A disc of the moment of interia 'l₁' is rotating in a horizontal plane about an axis passing through a centre and perpendicular to its plane with constant angular speed '$\omega_{1}$'. Another disc of moment of interia 'l₂'  having zero angular speed is placed co-axially on a rotating disc . Now, both the discs are rotating with constant angular speed '$\omega_{2}$ . The energy lost by the initial rotating disc is 

Answer:

Explanation:

Net  external torque  on the system is zero. Therefore, angular momentum of  the system will remain  same.

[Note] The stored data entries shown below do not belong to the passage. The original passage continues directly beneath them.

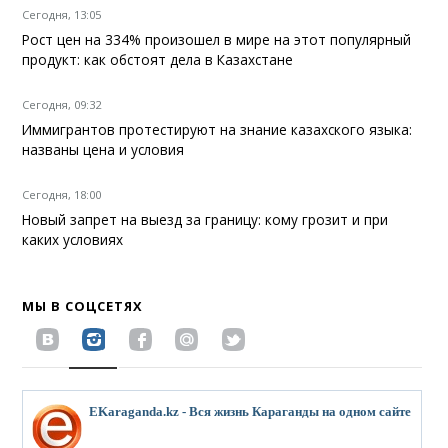
Сегодня, 13:05
Рост цен на 334% произошел в мире на этот популярный
продукт: как обстоят дела в Казахстане
Сегодня, 09:32
Иммигрантов протестируют на знание казахского языка:
названы цена и условия
Сегодня, 18:00
Новый запрет на выезд за границу: кому грозит и при
каких условиях
МЫ В СОЦСЕТЯХ
EKaraganda.kz - Вся жизнь Караганды на одном сайте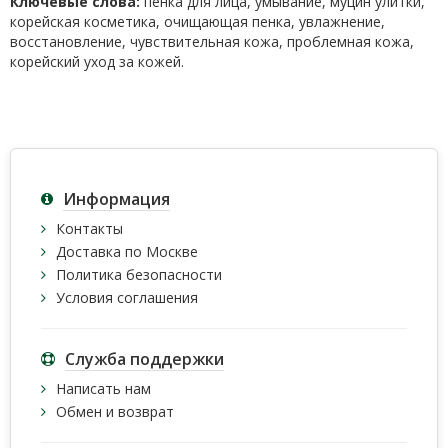
Ключевые слова:
пенка для лица, умывание, муцин улитки,
корейская косметика, очищающая пенка, увлажнение,
восстановление, чувствительная кожа, проблемная кожа,
корейский уход за кожей.
Информация
Контакты
Доставка по Москве
Политика безопасности
Условия соглашения
Служба поддержки
Написать нам
Обмен и возврат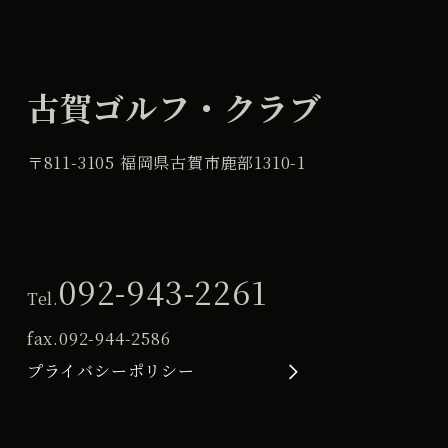
古賀ゴルフ・クラブ
〒811-3105 福岡県古賀市鹿部1310-1
092-943-2261
Tel.
fax.
092-944-2586
プライバシーポリシー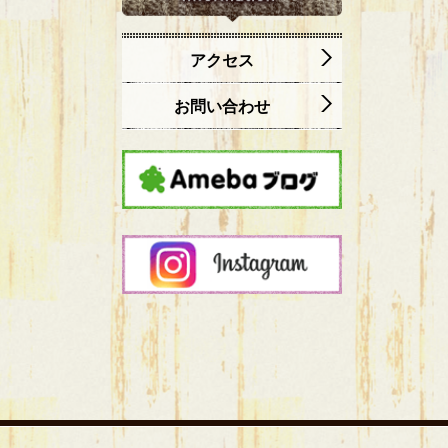
アクセス
お問い合わせ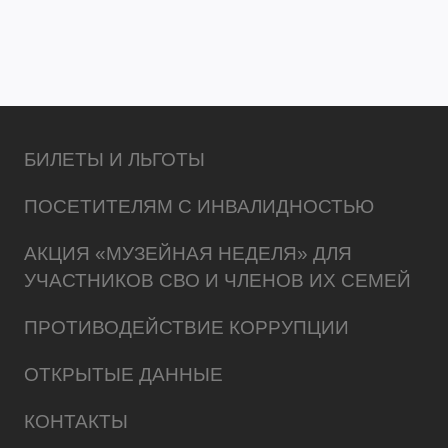
БИЛЕТЫ И ЛЬГОТЫ
ПОСЕТИТЕЛЯМ С ИНВАЛИДНОСТЬЮ
АКЦИЯ «МУЗЕЙНАЯ НЕДЕЛЯ» ДЛЯ
УЧАСТНИКОВ СВО И ЧЛЕНОВ ИХ СЕМЕЙ
ПРОТИВОДЕЙСТВИЕ КОРРУПЦИИ
ОТКРЫТЫЕ ДАННЫЕ
КОНТАКТЫ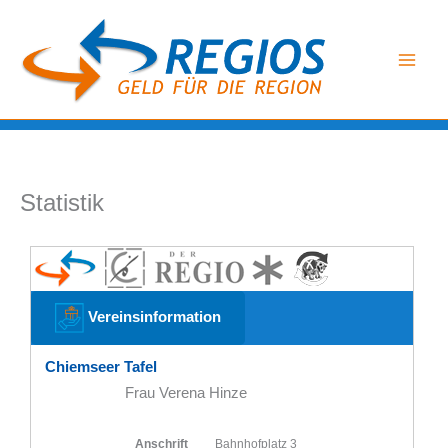
Zum
Inhalt
springen
Statistik
Vereinsinformation
Chiemseer Tafel
Frau Verena Hinze
Anschrift
Bahnhofplatz 3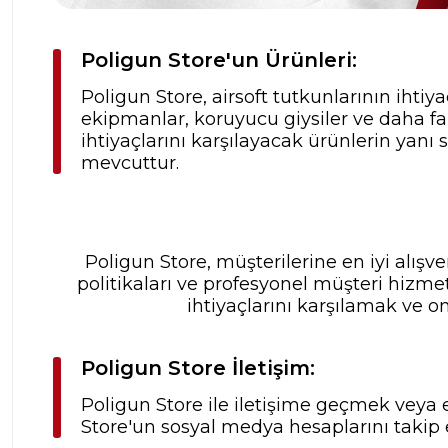
Poligun Store'un Ürünleri:
Poligun Store, airsoft tutkunlarının ihtiya
ekipmanlar, koruyucu giysiler ve daha fa
ihtiyaçlarını karşılayacak ürünlerin yanı
mevcuttur.
Poligun Store, müşterilerine en iyi alış
politikaları ve profesyonel müşteri hizme
ihtiyaçlarını karşılamak ve o
Poligun Store İletişim:
Poligun Store ile iletişime geçmek veya e
Store'un sosyal medya hesaplarını takip 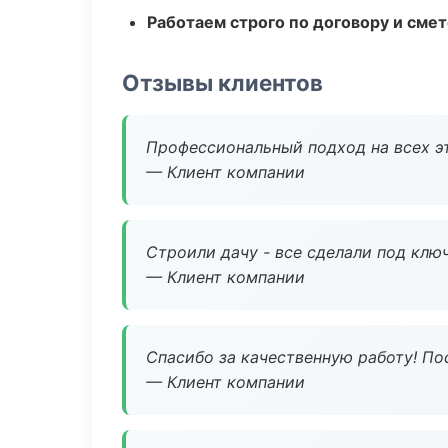
Работаем строго по договору и сме
Отзывы клиентов
Профессиональный подход на всех э
— Клиент компании
Строили дачу - все сделали под клю
— Клиент компании
Спасибо за качественную работу! По
— Клиент компании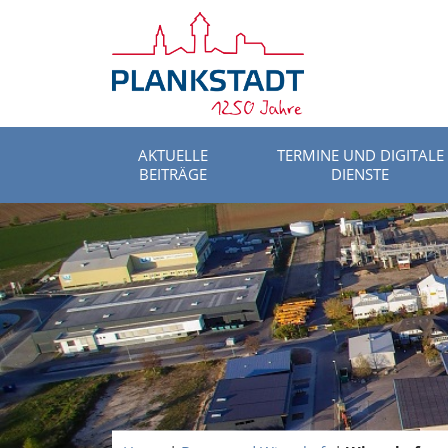
AKTUELLE
TERMINE UND DIGITALE
BEITRÄGE
DIENSTE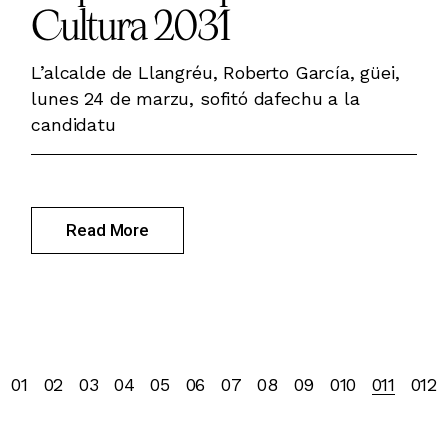
Cultura 2031
L’alcalde de Llangréu, Roberto García, güei,
lunes 24 de marzu, sofitó dafechu a la
candidatu
Read More
Posts
01
02
03
04
05
06
07
08
09
010
011
012
pagination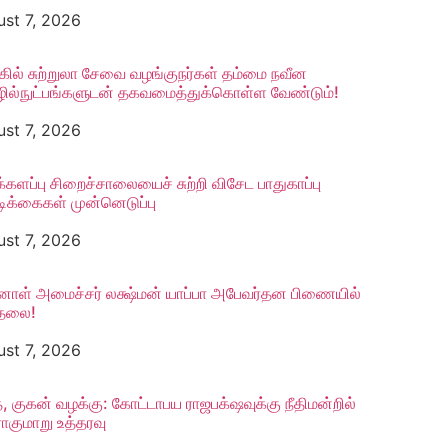
st 7, 2026
கில் சுற்றுலா சேவை வழங்குநர்கள் தம்மை நவீன
ல்நுட்பங்களுடன் தகவமைத்துக்கொள்ள வேண்டும்!
st 7, 2026
க்களப்பு சிறைச்சாலையைச் சுற்றி விசேட பாதுகாப்பு
ிக்கைகள் முன்னெடுப்பு
st 7, 2026
னாள் அமைச்சர் லக்ஷ்மன் யாப்பா அபேவர்தன பிணையில்
ுதலை!
st 7, 2026
், குகன் வழக்கு: கோட்டாபய ராஜபக்‌ஷவுக்கு நீதிமன்றில்
குமாறு உத்தரவு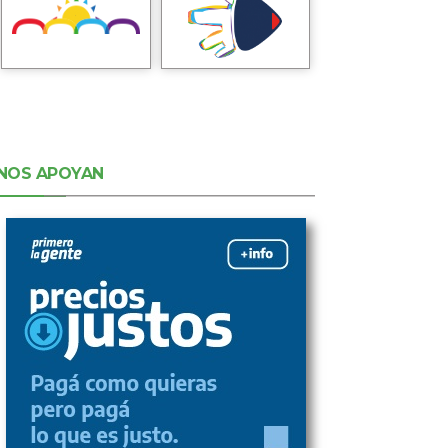
NOS APOYAN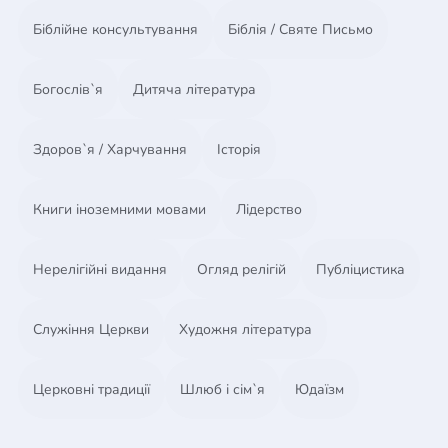
Біблійне консультування
Біблія / Святе Письмо
Богослів`я
Дитяча література
Здоров`я / Харчування
Історія
Книги іноземними мовами
Лідерство
Нерелігійні видання
Огляд релігій
Публіцистика
Служіння Церкви
Художня література
Церковні традиції
Шлюб і сім`я
Юдаїзм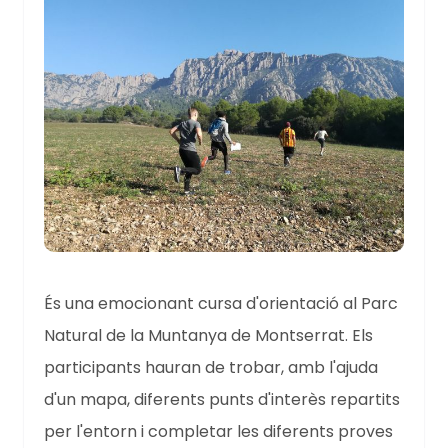
És una emocionant cursa d'orientació al Parc
Natural de la Muntanya de Montserrat. Els
participants hauran de trobar, amb l'ajuda
d'un mapa, diferents punts d'interès repartits
per l'entorn i completar les diferents proves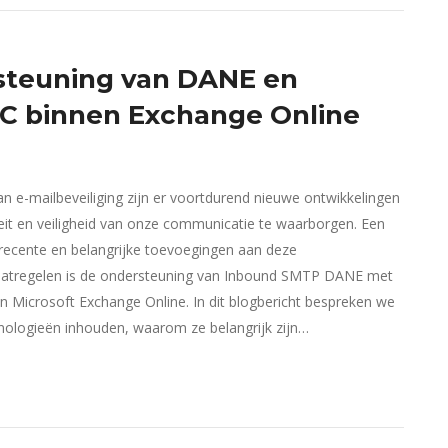
teuning van DANE en
 binnen Exchange Online
an e-mailbeveiliging zijn er voortdurend nieuwe ontwikkelingen
eit en veiligheid van onze communicatie te waarborgen. Een
recente en belangrijke toevoegingen aan deze
aatregelen is de ondersteuning van Inbound SMTP DANE met
 Microsoft Exchange Online. In dit blogbericht bespreken we
nologieën inhouden, waarom ze belangrijk zijn…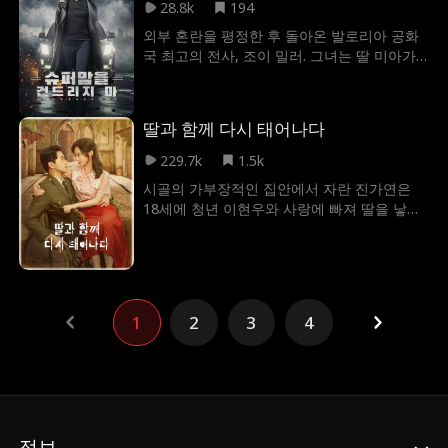
빚어낸 전사의 본모습을 드러낸다. 비교할 수
28.8k
194
기는 8년에 걸쳐 펼쳐지는 오해, 희생, 사랑,
없는 권능으로 무장한 레나는 배신자들에게
외부 혼란을 평정한 후 돌아온 발로리아 공화
용서, 그리고 불가능한 선택의 여정을 그리고
잔혹한 진실을 강요하며, 잃었던 존경을 되찾
국 최고의 전사, 조이 밀러. 그녀는 딸 미아가
있다. 불길이 잦아든 뒤, 잿더미 속에서 사랑은
기 위해 나선다. 친절함 속에 감춰진 절대적인
친척에게 학대당한 사실에 분노하며 연회장에
다시 피어날 수 있을까? 그는 약속했다. ""기다
힘. 복수를 위한 레나의 통치가 시작된다!
서 대학살을 일으키고, 이 과정에서 자신이 전
려 줘. 돌아와서 당신이랑 결혼할 테니까."" 그
설적인 국방부 장관이었음을 드러낸다. 설상가
녀는 그 희망의 불씨를 지키기 위해 모든 것을
딸과 함께 다시 태어나다
상으로, 입양한 아들 제이콥은 적의 스파이에
바쳤다. ""당신을 위해, 난 희망을 지켰어."" 사
게 배신당했으며, 미아의 친부인 루이스 대통
랑은 죽지 않았다. 단지, 되살려 줄 불길을 기
229.7k
1.5k
령마저 권력의 소용돌이에 연루되어 있다. 미
다리고 있었을 뿐이다.
시골의 가부장적인 집안에서 자란 진가연은
아가 중상을 입고 죽음의 문턱에 서자, 조이는
18세에 청년 이현우와 사랑에 빠져 딸을 낳고,
과연 딸을 지켜내고 숨겨진 배후를 처단할 수
남편을 따라 도시로 향한다. 그러나 시댁은 그
있을까?
녀의 출신을 싫어했고, 심지어 어린 딸에게 도
둑 누명을 씌우는 일까지 벌어진다. 더는 견딜
수 없었던 진가연은 딸을 데리고 집을 떠나고,
그 길에서 장애가 있는 군인 조은성을 만나게
1
2
3
4
된다. 이씨 집안의 끊임없는 괴롭힘에도 조은
성은 모녀를 지켜주며 함께 맞서고, 그의 도움
속에서 진가연은 열심히 공부하여 재봉의 재
능을 살려 작은 의류 공장을 세운다. 조은성 또
한 그녀의 세심한 보살핌 덕분에 두 다리를 회
복한다. 버림받은 여인에서 강인한 공장장으로
정보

$\Rightarrow$    $l_{1}\omega_{1}=(l_{1}+l_{2})\omega_{2}$

$\frac{\omega_{2}}{\omega_{1}}=\frac{l_{1}}{l_{1}+l_{2}}$ .....(i)

 The energy lost . $E_{1}-E_{2}$

$=\frac{1}{2}l_{1}\omega_{1}^{2}-\frac{1}{2}(l_{1}+l_{2})\omega_{2}^{2}$

$=\frac{1}{2}\omega_{1}^{2}\left[l_{1}-(l_{1}+l_{2})\frac{\omega_{2}^{2}}{\omega_{1}^{2}}\right]$

 $=\frac{1}{2}\omega_{1}^{2}\left[l_{1}-(l_{1}+l_{2})\frac{l_{1}^{2}}{(l_{1}+l_{2})^{2}}\right]$

                              [ $\because$ Eq.(i)]

 $=\frac{1}{2}\omega_{1}^{2}\left[\frac{l_{1}^{2}+l_{1}l_{2}-l_{1}^{2}}{(l_{1}+l_{2})^{}}\right]$

  $=\frac{1}{2}\left[\frac{l_{1}l_{2}}{l_{1}+l_{2}^{}}\right]\omega_{1}^{2}$